- League: Northern Ford Premiership
- Duration: 27 Rounds
- Teams: 18

2002 Season
- Grand Final winners: Huddersfield Giants
- League leaders: Huddersfield Giants

= 2002 Northern Ford Premiership =

The 2002 Premiership season was the second tier British rugby league during the 2002 season. The competition began with nineteen teams, but York Wasps folded early in the season. Huddersfield Giants winning the Grand Final.
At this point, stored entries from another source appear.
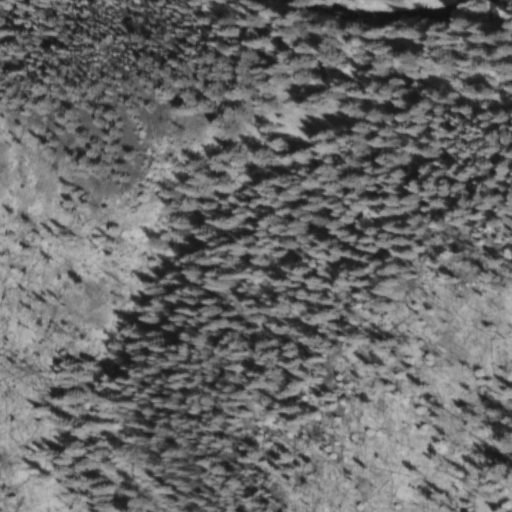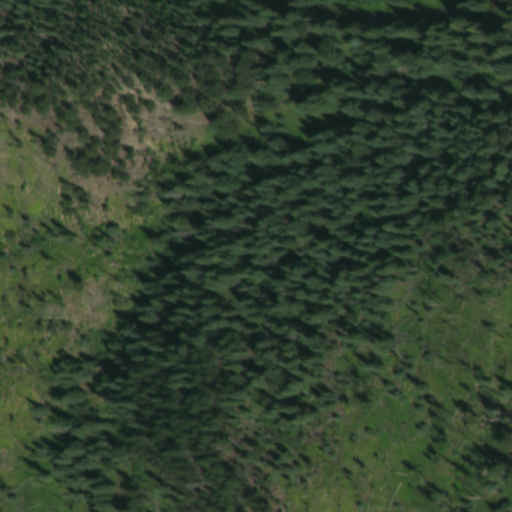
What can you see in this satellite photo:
river: (401, 15)
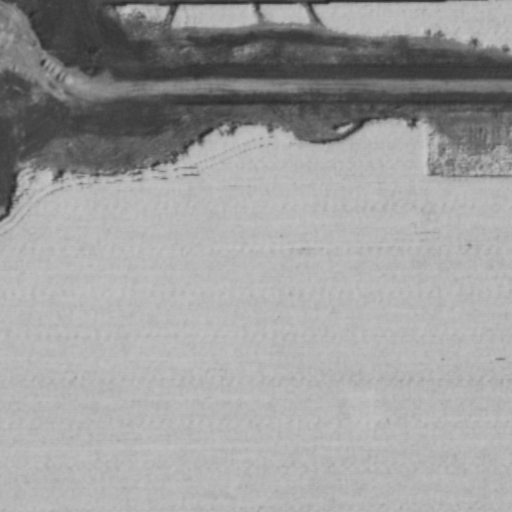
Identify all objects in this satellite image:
wind turbine: (0, 43)
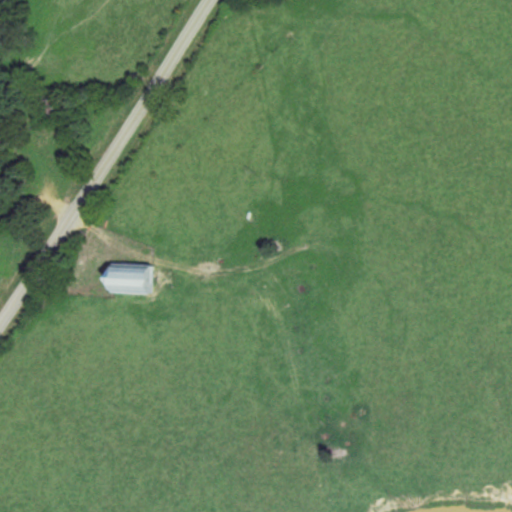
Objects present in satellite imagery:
road: (108, 162)
building: (133, 277)
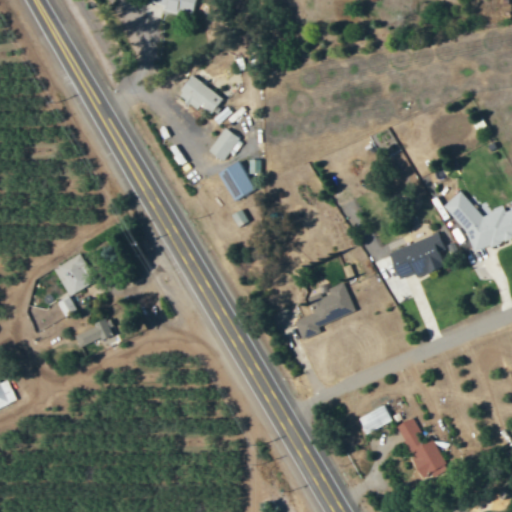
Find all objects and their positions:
building: (175, 3)
building: (179, 3)
road: (137, 62)
building: (198, 95)
building: (222, 144)
building: (234, 181)
building: (479, 222)
road: (185, 256)
building: (417, 256)
building: (73, 274)
building: (323, 310)
building: (92, 334)
road: (393, 356)
building: (4, 388)
building: (7, 394)
building: (373, 418)
building: (419, 448)
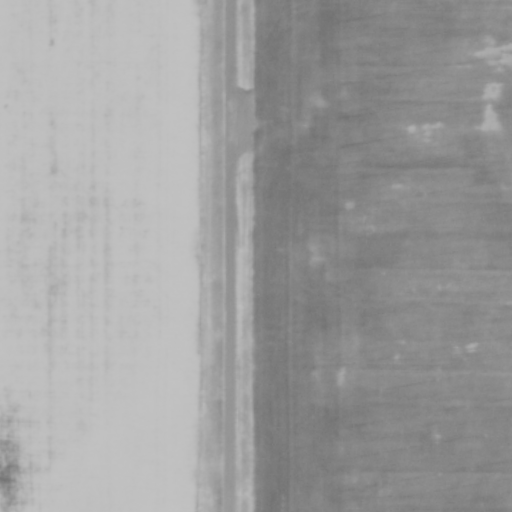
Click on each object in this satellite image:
road: (228, 256)
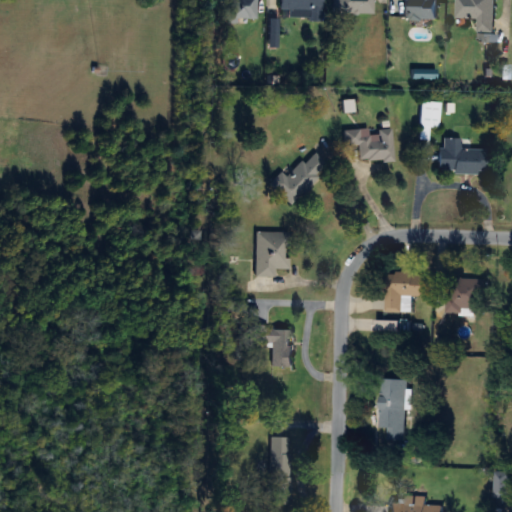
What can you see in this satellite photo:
building: (352, 6)
building: (239, 9)
building: (299, 9)
building: (421, 9)
building: (478, 12)
building: (427, 117)
building: (370, 143)
building: (461, 157)
building: (298, 177)
building: (270, 253)
building: (405, 289)
building: (467, 296)
road: (340, 301)
building: (391, 325)
road: (302, 331)
building: (278, 345)
building: (394, 409)
building: (279, 470)
building: (503, 484)
building: (413, 505)
building: (511, 509)
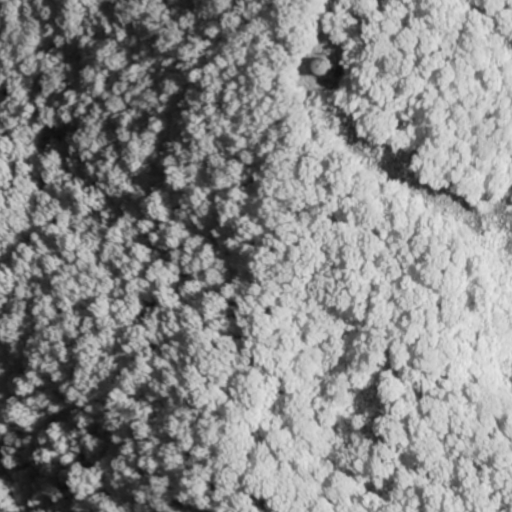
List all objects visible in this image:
building: (325, 66)
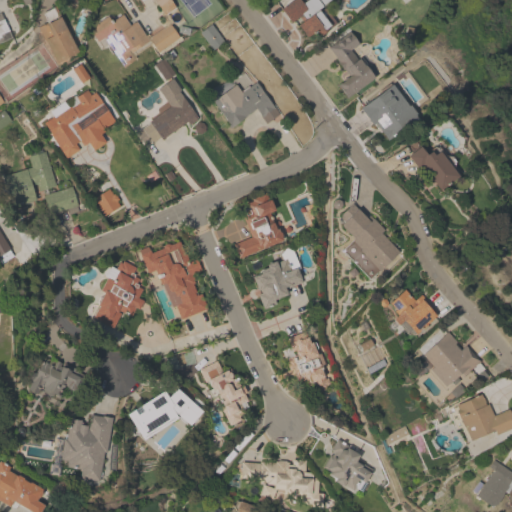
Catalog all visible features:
building: (163, 5)
building: (163, 6)
building: (306, 15)
building: (309, 17)
building: (3, 27)
building: (3, 30)
building: (55, 36)
building: (128, 36)
building: (210, 36)
building: (210, 37)
building: (129, 38)
building: (57, 40)
building: (348, 63)
building: (348, 64)
building: (79, 72)
building: (79, 72)
building: (0, 100)
building: (242, 103)
building: (243, 104)
building: (387, 111)
building: (388, 112)
building: (166, 114)
building: (168, 114)
building: (76, 121)
building: (78, 123)
park: (475, 151)
building: (433, 166)
building: (434, 168)
building: (27, 179)
building: (28, 181)
road: (378, 181)
road: (113, 186)
building: (58, 199)
building: (60, 201)
building: (105, 201)
building: (106, 203)
road: (134, 225)
building: (256, 225)
building: (257, 226)
building: (365, 236)
building: (366, 236)
building: (3, 250)
road: (326, 270)
building: (174, 275)
building: (175, 279)
building: (273, 280)
building: (274, 280)
building: (116, 293)
building: (119, 294)
building: (410, 310)
road: (234, 313)
building: (411, 313)
building: (446, 358)
building: (304, 360)
building: (447, 360)
building: (305, 361)
building: (50, 377)
building: (50, 382)
building: (224, 390)
building: (223, 392)
building: (160, 412)
building: (161, 413)
building: (477, 417)
building: (478, 418)
building: (393, 434)
building: (394, 436)
road: (244, 438)
building: (84, 445)
building: (85, 446)
building: (344, 465)
building: (344, 469)
building: (284, 478)
building: (281, 480)
building: (494, 483)
building: (494, 486)
building: (18, 490)
building: (18, 491)
road: (428, 501)
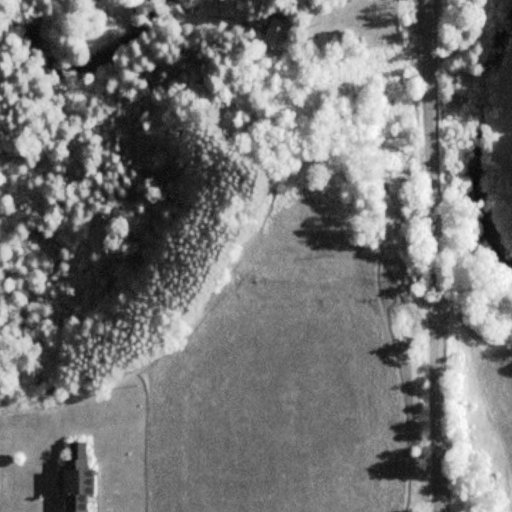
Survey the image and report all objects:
river: (373, 29)
building: (274, 34)
road: (435, 255)
building: (74, 478)
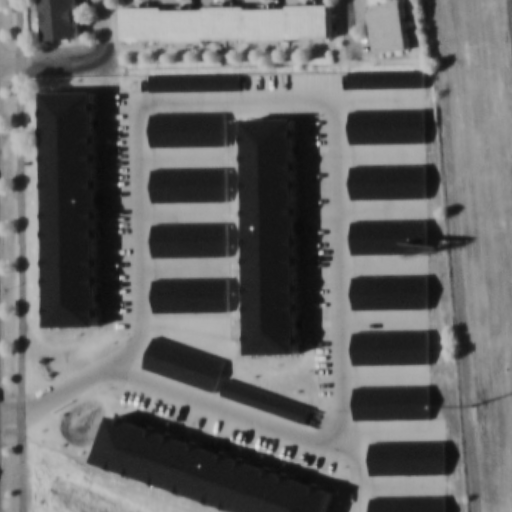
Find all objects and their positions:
building: (57, 18)
building: (57, 19)
building: (226, 21)
building: (227, 21)
building: (389, 25)
building: (389, 25)
street lamp: (459, 57)
building: (388, 79)
building: (196, 82)
road: (338, 99)
building: (389, 126)
building: (189, 131)
building: (390, 182)
building: (190, 185)
building: (74, 214)
building: (390, 238)
building: (191, 240)
building: (275, 242)
road: (21, 255)
building: (391, 291)
building: (192, 296)
building: (393, 350)
building: (185, 365)
building: (267, 402)
building: (393, 404)
building: (409, 460)
building: (209, 472)
road: (360, 472)
building: (410, 505)
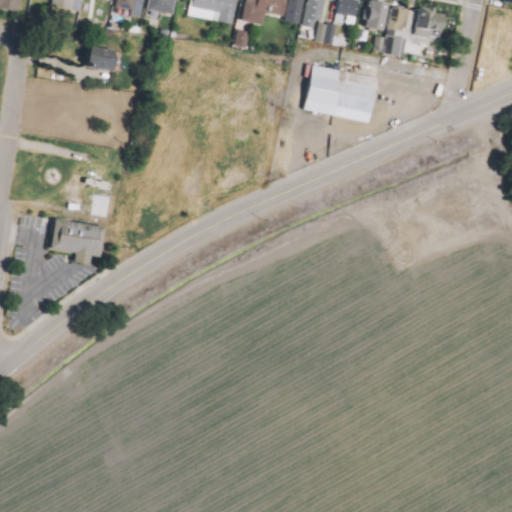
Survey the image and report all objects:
building: (108, 1)
building: (509, 1)
building: (60, 4)
building: (9, 5)
building: (11, 5)
building: (67, 5)
building: (160, 6)
building: (164, 6)
building: (130, 7)
building: (134, 7)
building: (220, 8)
building: (212, 10)
building: (260, 10)
building: (265, 10)
building: (292, 12)
building: (311, 12)
building: (345, 12)
building: (314, 13)
building: (377, 15)
building: (375, 16)
building: (433, 21)
building: (342, 23)
building: (429, 23)
building: (399, 33)
building: (324, 34)
building: (389, 35)
building: (240, 40)
building: (103, 57)
building: (102, 60)
road: (460, 60)
park: (2, 61)
building: (343, 94)
building: (338, 96)
road: (13, 114)
park: (154, 138)
road: (244, 211)
building: (80, 238)
building: (77, 239)
parking lot: (40, 277)
road: (187, 306)
crop: (288, 343)
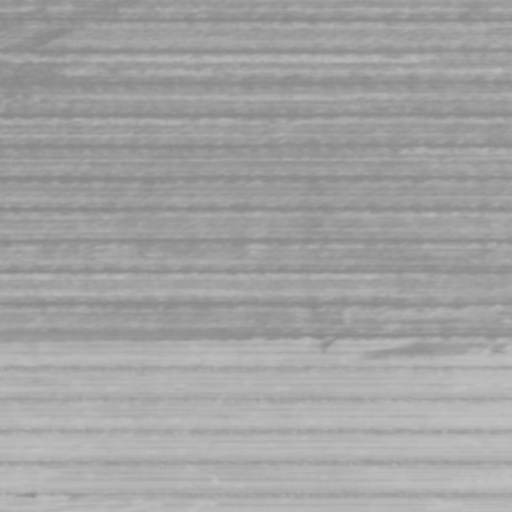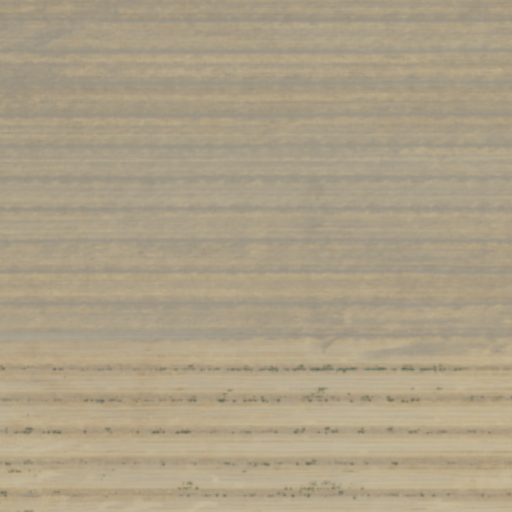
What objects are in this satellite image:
crop: (256, 256)
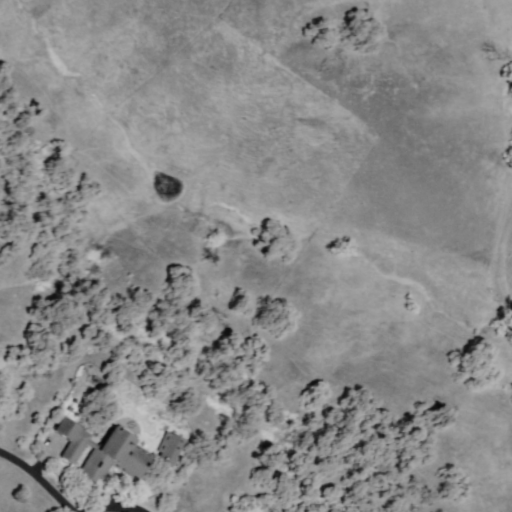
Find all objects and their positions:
building: (74, 441)
building: (172, 447)
building: (103, 452)
building: (119, 458)
road: (40, 478)
building: (332, 510)
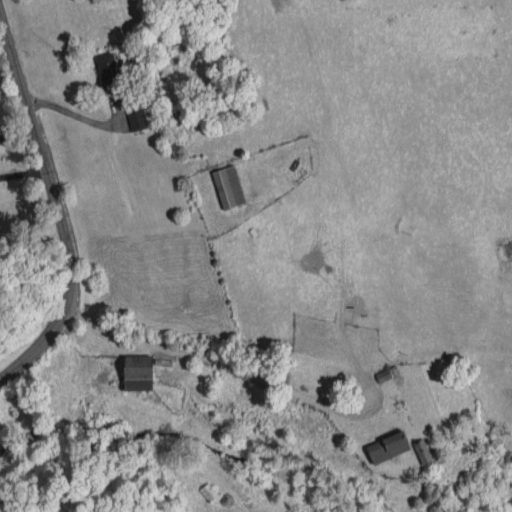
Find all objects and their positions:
building: (107, 67)
road: (73, 113)
building: (136, 118)
road: (16, 131)
road: (22, 171)
building: (228, 186)
road: (57, 208)
road: (215, 363)
building: (137, 372)
building: (386, 373)
building: (387, 446)
building: (422, 450)
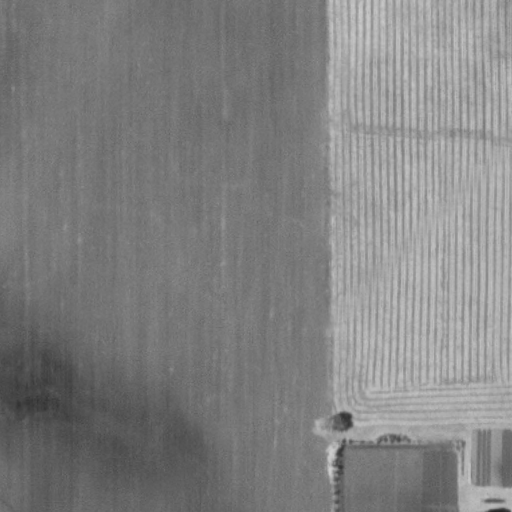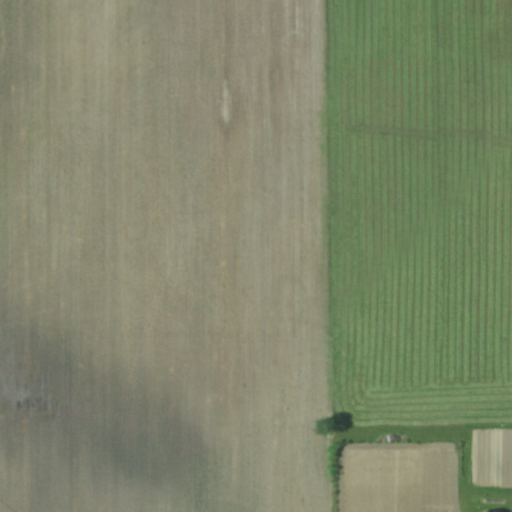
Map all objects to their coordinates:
building: (489, 511)
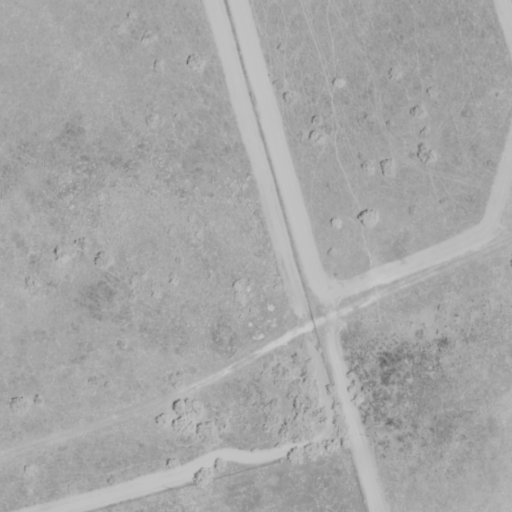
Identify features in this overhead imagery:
road: (4, 217)
road: (256, 329)
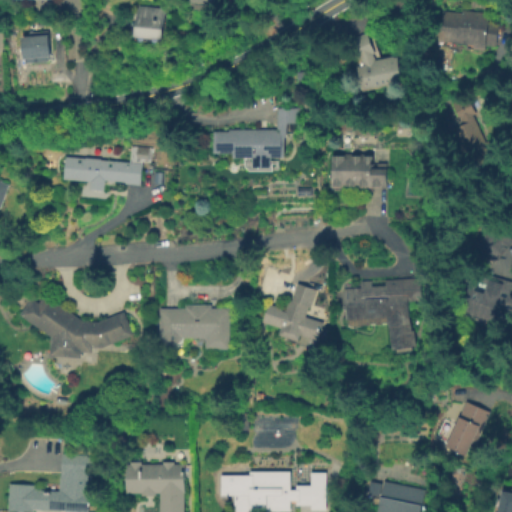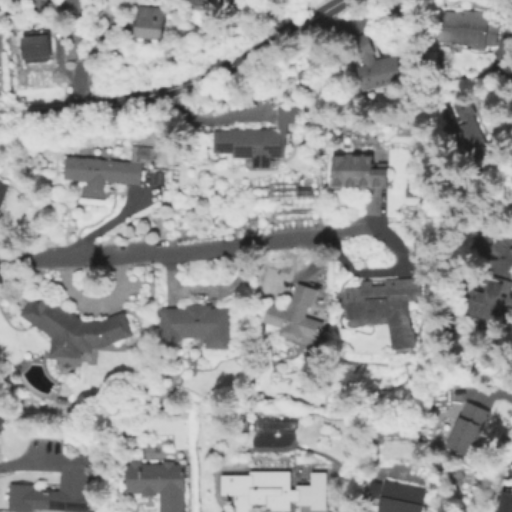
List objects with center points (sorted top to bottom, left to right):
building: (203, 0)
building: (201, 1)
road: (311, 17)
building: (147, 21)
building: (151, 22)
building: (462, 27)
building: (465, 30)
building: (36, 45)
building: (33, 47)
road: (76, 53)
building: (374, 64)
building: (373, 65)
road: (146, 94)
building: (461, 107)
building: (461, 126)
building: (259, 138)
building: (254, 140)
building: (105, 167)
building: (108, 167)
building: (355, 171)
building: (357, 172)
building: (1, 189)
building: (3, 190)
building: (493, 239)
road: (185, 250)
road: (507, 271)
building: (486, 301)
building: (490, 302)
building: (385, 304)
building: (383, 305)
building: (295, 314)
building: (293, 315)
building: (193, 324)
building: (200, 324)
building: (74, 326)
building: (72, 327)
road: (490, 392)
building: (465, 428)
building: (467, 429)
road: (27, 452)
building: (156, 482)
building: (158, 482)
building: (56, 487)
building: (55, 489)
building: (270, 490)
building: (272, 493)
building: (397, 497)
building: (399, 497)
building: (504, 502)
building: (506, 502)
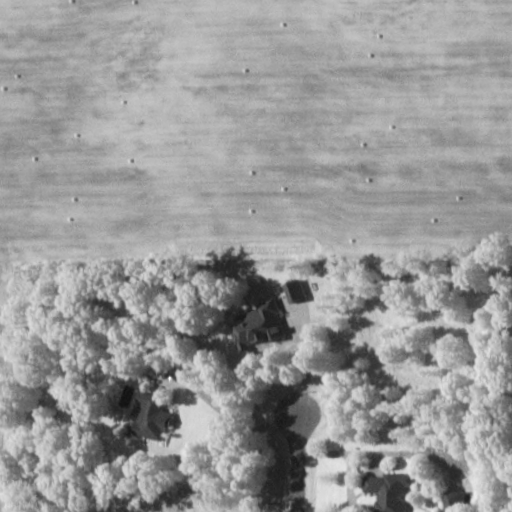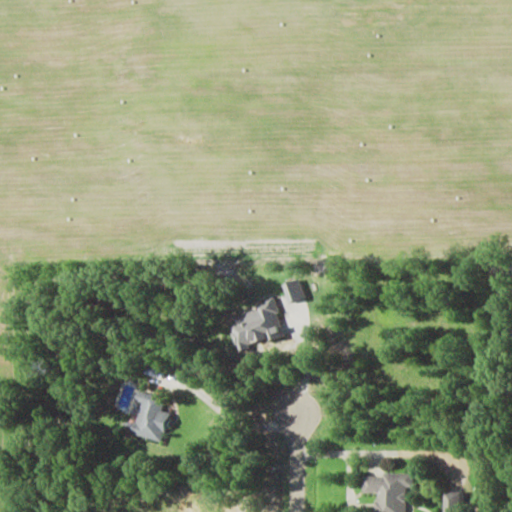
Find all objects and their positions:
building: (293, 290)
building: (256, 325)
building: (153, 416)
building: (389, 490)
building: (453, 504)
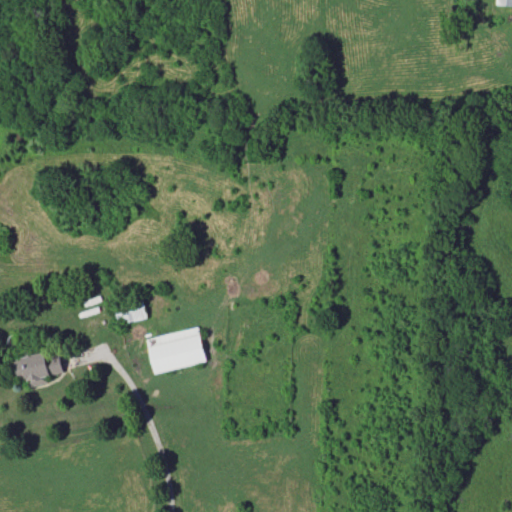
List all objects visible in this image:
building: (503, 2)
building: (130, 312)
building: (177, 350)
building: (35, 367)
road: (141, 416)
This was the last season of the Premiership as for 2003 the teams were split into two divisions of the National League.

==Championship==
The league was won by the Huddersfield Giants, who beat the Leigh Centurions in the Grand Final. Huddersfield Giants were promoted to the Super League.

===League table===

|  | Team | Pld | W | D | L | PF | PA | Pts |
|---|---|---|---|---|---|---|---|---|
| 1 | Huddersfield Giants | 27 | 26 | 1 | 0 | 1156 | 356 | 53 |
| 2 | Leigh Centurions | 27 | 21 | 1 | 5 | 1021 | 426 | 43 |
| 3 | Rochdale Hornets | 27 | 19 | 1 | 7 | 809 | 582 | 39 |
| 4 | Hull Kingston Rovers | 27 | 18 | 1 | 8 | 715 | 468 | 37 |
| 5 | Featherstone Rovers | 27 | 18 | 1 | 8 | 836 | 604 | 37 |
| 6 | Doncaster Dragons | 27 | 16 | 1 | 10 | 741 | 603 | 33 |
| 7 | Batley Bulldogs | 27 | 16 | 1 | 10 | 658 | 666 | 33 |
| 8 | Whitehaven Warriors | 27 | 15 | 1 | 11 | 647 | 600 | 31 |
| 9 | Oldham | 27 | 13 | 3 | 11 | 748 | 553 | 29 |
| 10 | Dewsbury Rams | 27 | 14 | 1 | 12 | 723 | 616 | 29 |
| 11 | Workington Town | 27 | 13 | 0 | 14 | 677 | 677 | 26 |
| 12 | Sheffield Eagles | 27 | 13 | 0 | 14 | 597 | 648 | 26 |
| 13 | Barrow Raiders | 27 | 12 | 1 | 14 | 707 | 670 | 25 |
| 14 | Keighley Cougars | 27 | 7 | 0 | 20 | 488 | 906 | 14 |
| 15 | Swinton Lions | 27 | 6 | 1 | 20 | 473 | 918 | 13 |
| 16 | Chorley Lynx | 27 | 5 | 0 | 22 | 477 | 994 | 10 |
| 17 | Hunslet Hawks | 27 | 3 | 1 | 23 | 438 | 954 | 7 |
| 18 | Gateshead Thunder | 27 | 0 | 1 | 26 | 338 | 1108 | 1 |

| Play-offs |

York Wasps started this season but ceased to exist after 11 games. Their results were expunged from the records.

==Play-offs==
Week 1:
- Hull Kingston Rovers 11 Oldham 19.
- Featherstone Rovers 42 Whitehaven Warriors 14.
- Doncaster Dragons 14 Batley Bulldogs 27.

Week 2:
- Huddersfield Giants 36 Leigh Centurions 10.
- Rochdale Hornets 6 Oldham 20.
- Featherstone Rovers 30 Batley Bulldogs 32.

Week 3:
- Batley Bulldogs 26 Oldham 16.

Week 4:
- Leigh Centurions 35 Batley Bulldogs 28.